Though Basra has long been free of sectarian violence, residents say the city is beginning to fragment along Shi’a and Sunni divisions and that, as a result, violence is on the rise. More than 250 civilians have been killed in Basra since the beginning of May.

“We urge the government and human rights groups to open their eyes to what is happening in Basra with regard to the lack of human rights, ' said Hussein Haydary, a resident of Basra and spokesperson for the Peace Movement for Human Rights (PMHR). 'Local police are treating residents badly by using their power without limits.”

Haydary says police are particularly brutal at check points and during home raids, lashing out at anyone that challenges their right to do so.

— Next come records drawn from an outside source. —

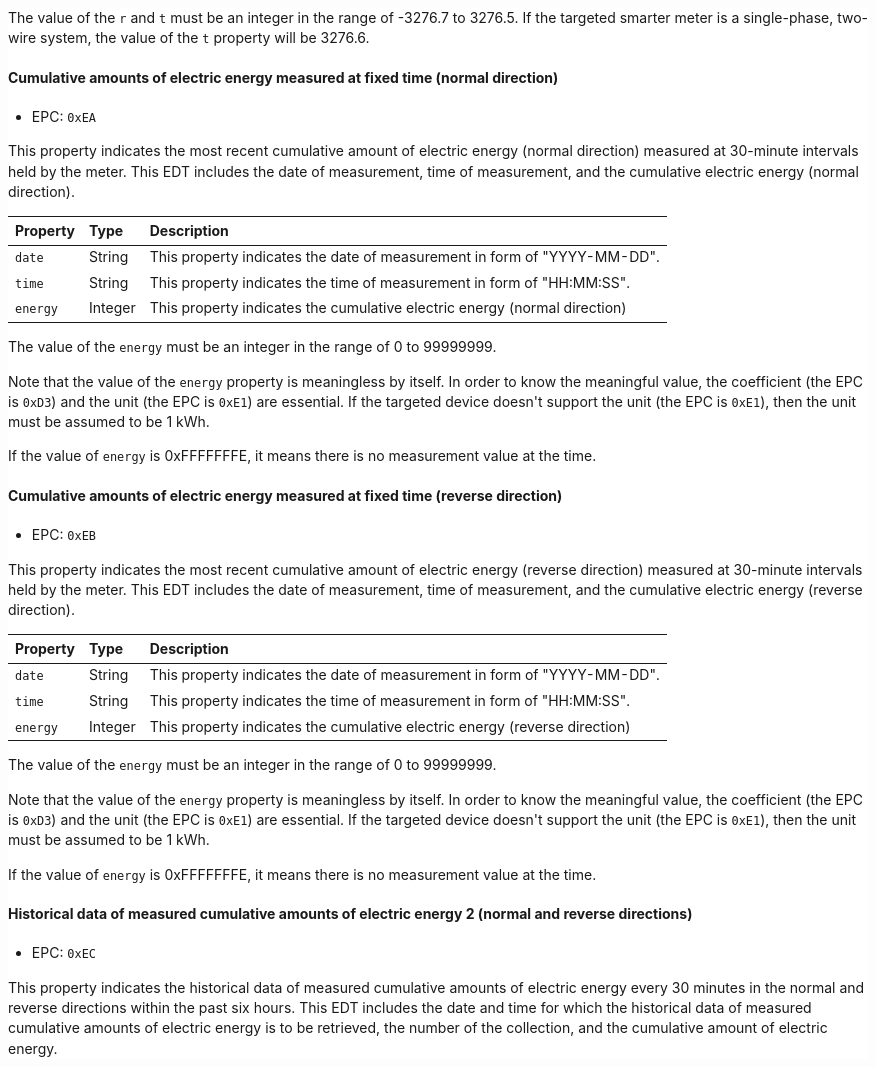 The value of the `r` and `t` must be an integer in the range of -3276.7 to 3276.5. If the targeted smarter meter is a single-phase, two-wire system, the value of the `t` property will be 3276.6.

#### Cumulative amounts of electric energy measured at fixed time (normal direction)
* EPC: `0xEA`

This property indicates the most recent cumulative amount of electric energy (normal direction) measured at 30-minute intervals held by the meter. This EDT includes the date of measurement, time of measurement, and the cumulative electric energy (normal direction).

Property      | Type    | Description
:-------------|:--------|:-----------
`date`        | String  | This property indicates the date of measurement in form of "YYYY-MM-DD".
`time`        | String  | This property indicates the time of measurement in form of "HH:MM:SS".
`energy`      | Integer | This property indicates the cumulative electric energy (normal direction)

The value of the `energy` must be an integer in the range of 0 to 99999999.

Note that the value of the `energy` property is meaningless by itself. In order to know the meaningful value, the coefficient (the EPC is `0xD3`) and the unit (the EPC is `0xE1`) are essential. If the targeted device doesn't support the unit (the EPC is `0xE1`), then the unit must be assumed to be 1 kWh.

If the value of `energy` is 0xFFFFFFFE, it means there is no measurement value at the time.

#### Cumulative amounts of electric energy measured at fixed time (reverse direction)
* EPC: `0xEB`

This property indicates the most recent cumulative amount of electric energy (reverse direction) measured at 30-minute intervals held by the meter. This EDT includes the date of measurement, time of measurement, and the cumulative electric energy (reverse direction).

Property      | Type    | Description
:-------------|:--------|:-----------
`date`        | String  | This property indicates the date of measurement in form of "YYYY-MM-DD".
`time`        | String  | This property indicates the time of measurement in form of "HH:MM:SS".
`energy`      | Integer | This property indicates the cumulative electric energy (reverse direction)

The value of the `energy` must be an integer in the range of 0 to 99999999.

Note that the value of the `energy` property is meaningless by itself. In order to know the meaningful value, the coefficient (the EPC is `0xD3`) and the unit (the EPC is `0xE1`) are essential. If the targeted device doesn't support the unit (the EPC is `0xE1`), then the unit must be assumed to be 1 kWh.

If the value of `energy` is 0xFFFFFFFE, it means there is no measurement value at the time.

#### Historical data of measured cumulative amounts of electric energy 2 (normal and reverse directions)
* EPC: `0xEC`

This property indicates the historical data of measured cumulative amounts of electric energy every 30 minutes in the normal and reverse directions within the past six hours. This EDT includes the date and time for which the historical data of measured cumulative amounts of electric energy is to be retrieved, the number of the collection, and the cumulative amount of electric energy.
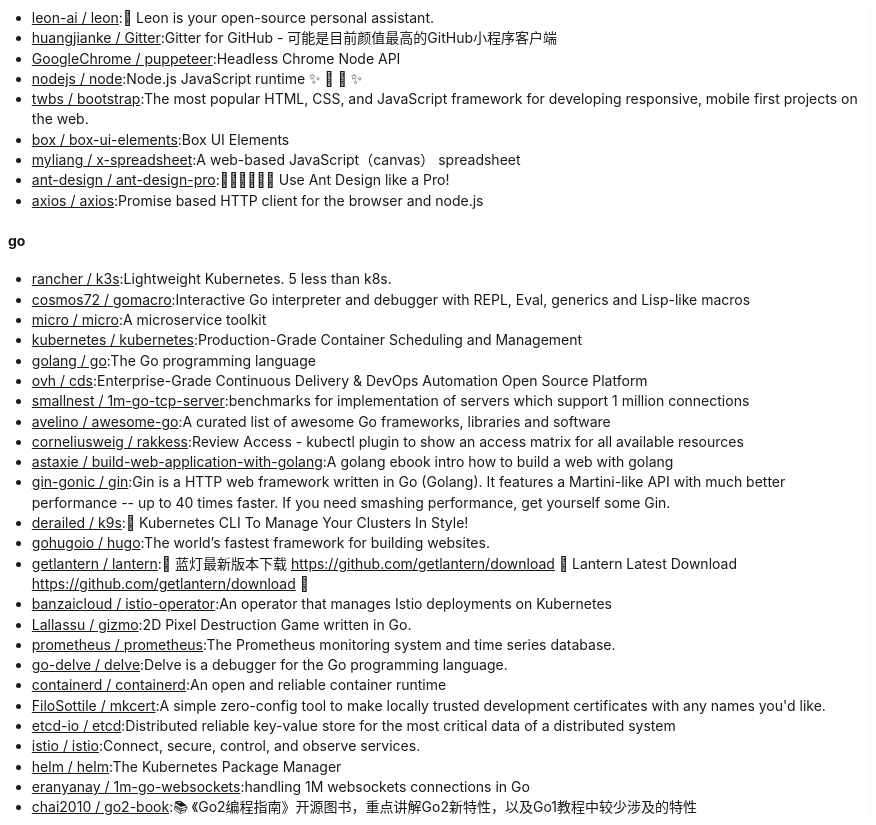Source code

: * [leon-ai / leon](https://github.com/leon-ai/leon):🧠 Leon is your open-source personal assistant.
* [huangjianke / Gitter](https://github.com/huangjianke/Gitter):Gitter for GitHub - 可能是目前颜值最高的GitHub小程序客户端
* [GoogleChrome / puppeteer](https://github.com/GoogleChrome/puppeteer):Headless Chrome Node API
* [nodejs / node](https://github.com/nodejs/node):Node.js JavaScript runtime ✨ 🐢 🚀 ✨
* [twbs / bootstrap](https://github.com/twbs/bootstrap):The most popular HTML, CSS, and JavaScript framework for developing responsive, mobile first projects on the web.
* [box / box-ui-elements](https://github.com/box/box-ui-elements):Box UI Elements
* [myliang / x-spreadsheet](https://github.com/myliang/x-spreadsheet):A web-based JavaScript（canvas） spreadsheet
* [ant-design / ant-design-pro](https://github.com/ant-design/ant-design-pro):👨🏻‍💻👩🏻‍💻 Use Ant Design like a Pro!
* [axios / axios](https://github.com/axios/axios):Promise based HTTP client for the browser and node.js

#### go
* [rancher / k3s](https://github.com/rancher/k3s):Lightweight Kubernetes. 5 less than k8s.
* [cosmos72 / gomacro](https://github.com/cosmos72/gomacro):Interactive Go interpreter and debugger with REPL, Eval, generics and Lisp-like macros
* [micro / micro](https://github.com/micro/micro):A microservice toolkit
* [kubernetes / kubernetes](https://github.com/kubernetes/kubernetes):Production-Grade Container Scheduling and Management
* [golang / go](https://github.com/golang/go):The Go programming language
* [ovh / cds](https://github.com/ovh/cds):Enterprise-Grade Continuous Delivery & DevOps Automation Open Source Platform
* [smallnest / 1m-go-tcp-server](https://github.com/smallnest/1m-go-tcp-server):benchmarks for implementation of servers which support 1 million connections
* [avelino / awesome-go](https://github.com/avelino/awesome-go):A curated list of awesome Go frameworks, libraries and software
* [corneliusweig / rakkess](https://github.com/corneliusweig/rakkess):Review Access - kubectl plugin to show an access matrix for all available resources
* [astaxie / build-web-application-with-golang](https://github.com/astaxie/build-web-application-with-golang):A golang ebook intro how to build a web with golang
* [gin-gonic / gin](https://github.com/gin-gonic/gin):Gin is a HTTP web framework written in Go (Golang). It features a Martini-like API with much better performance -- up to 40 times faster. If you need smashing performance, get yourself some Gin.
* [derailed / k9s](https://github.com/derailed/k9s):🐶 Kubernetes CLI To Manage Your Clusters In Style!
* [gohugoio / hugo](https://github.com/gohugoio/hugo):The world’s fastest framework for building websites.
* [getlantern / lantern](https://github.com/getlantern/lantern):🔴 蓝灯最新版本下载 https://github.com/getlantern/download 🔴 Lantern Latest Download https://github.com/getlantern/download 🔴
* [banzaicloud / istio-operator](https://github.com/banzaicloud/istio-operator):An operator that manages Istio deployments on Kubernetes
* [Lallassu / gizmo](https://github.com/Lallassu/gizmo):2D Pixel Destruction Game written in Go.
* [prometheus / prometheus](https://github.com/prometheus/prometheus):The Prometheus monitoring system and time series database.
* [go-delve / delve](https://github.com/go-delve/delve):Delve is a debugger for the Go programming language.
* [containerd / containerd](https://github.com/containerd/containerd):An open and reliable container runtime
* [FiloSottile / mkcert](https://github.com/FiloSottile/mkcert):A simple zero-config tool to make locally trusted development certificates with any names you'd like.
* [etcd-io / etcd](https://github.com/etcd-io/etcd):Distributed reliable key-value store for the most critical data of a distributed system
* [istio / istio](https://github.com/istio/istio):Connect, secure, control, and observe services.
* [helm / helm](https://github.com/helm/helm):The Kubernetes Package Manager
* [eranyanay / 1m-go-websockets](https://github.com/eranyanay/1m-go-websockets):handling 1M websockets connections in Go
* [chai2010 / go2-book](https://github.com/chai2010/go2-book):📚 《Go2编程指南》开源图书，重点讲解Go2新特性，以及Go1教程中较少涉及的特性
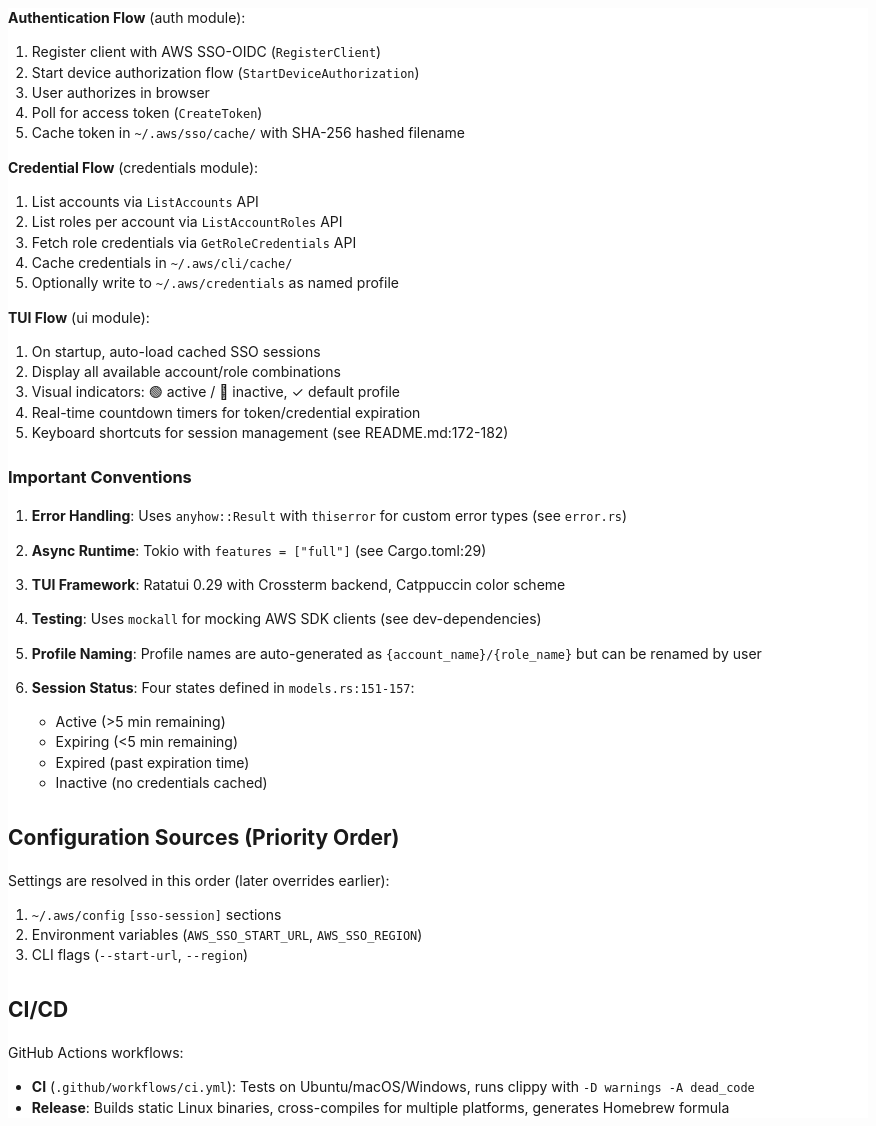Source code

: **Authentication Flow** (auth module):
1. Register client with AWS SSO-OIDC (`RegisterClient`)
2. Start device authorization flow (`StartDeviceAuthorization`)
3. User authorizes in browser
4. Poll for access token (`CreateToken`)
5. Cache token in `~/.aws/sso/cache/` with SHA-256 hashed filename

**Credential Flow** (credentials module):
1. List accounts via `ListAccounts` API
2. List roles per account via `ListAccountRoles` API
3. Fetch role credentials via `GetRoleCredentials` API
4. Cache credentials in `~/.aws/cli/cache/`
5. Optionally write to `~/.aws/credentials` as named profile

**TUI Flow** (ui module):
1. On startup, auto-load cached SSO sessions
2. Display all available account/role combinations
3. Visual indicators: 🟢 active / 🔴 inactive, ✓ default profile
4. Real-time countdown timers for token/credential expiration
5. Keyboard shortcuts for session management (see README.md:172-182)

### Important Conventions

1. **Error Handling**: Uses `anyhow::Result` with `thiserror` for custom error types (see `error.rs`)

2. **Async Runtime**: Tokio with `features = ["full"]` (see Cargo.toml:29)

3. **TUI Framework**: Ratatui 0.29 with Crossterm backend, Catppuccin color scheme

4. **Testing**: Uses `mockall` for mocking AWS SDK clients (see dev-dependencies)

5. **Profile Naming**: Profile names are auto-generated as `{account_name}/{role_name}` but can be renamed by user

6. **Session Status**: Four states defined in `models.rs:151-157`:
   - Active (>5 min remaining)
   - Expiring (<5 min remaining)
   - Expired (past expiration time)
   - Inactive (no credentials cached)

## Configuration Sources (Priority Order)

Settings are resolved in this order (later overrides earlier):
1. `~/.aws/config` `[sso-session]` sections
2. Environment variables (`AWS_SSO_START_URL`, `AWS_SSO_REGION`)
3. CLI flags (`--start-url`, `--region`)

## CI/CD

GitHub Actions workflows:
- **CI** (`.github/workflows/ci.yml`): Tests on Ubuntu/macOS/Windows, runs clippy with `-D warnings -A dead_code`
- **Release**: Builds static Linux binaries, cross-compiles for multiple platforms, generates Homebrew formula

This has been collaborated by Ali Jalil, a local resident, who said: “Just because I told them [police] that they do not have the right to search my home without an official letter from the Ministry of Interior, they hit me and my son and forced my wife and daughter out of our house.'

Jalil went on to claim that he was arrested without any evidence, was tortured for three days in prison and then was dropped some 30km from his home with a stern warning to never disobey the police again.

“Our police and military are denying their role by not protecting us, their brothers, and so are causing more pain to our families,' said Jalil, adding that local forces are under orders of British and US troops.

Local police counter these accusations by claiming that they are there to protect the citizens of Basra and make their lives easier.

“We believe that these are isolated cases of abuse of power by some officers but they should not be a reason for residents to lose faith in us,' said Major Colonel Hassan Ala’a, a senior officer at the security department in Basra. 'We are doing whatever is possible to make them feel secure and protected and we are punishing those involved in any proven cases of abuse.”

Ala’a also noted that while British troops currently carry out joint patrols with Iraqi forces in Basra, over the next few months the British presence in the south of Iraq will be scaled down. Local soldiers will then form the main security presence.

“We are sure that with British troops far from the south there is a good possibility of a decrease in violence,' said Haydary. 'But we are not sure yet if there will be much difference in the way the local police deal with our human rights.”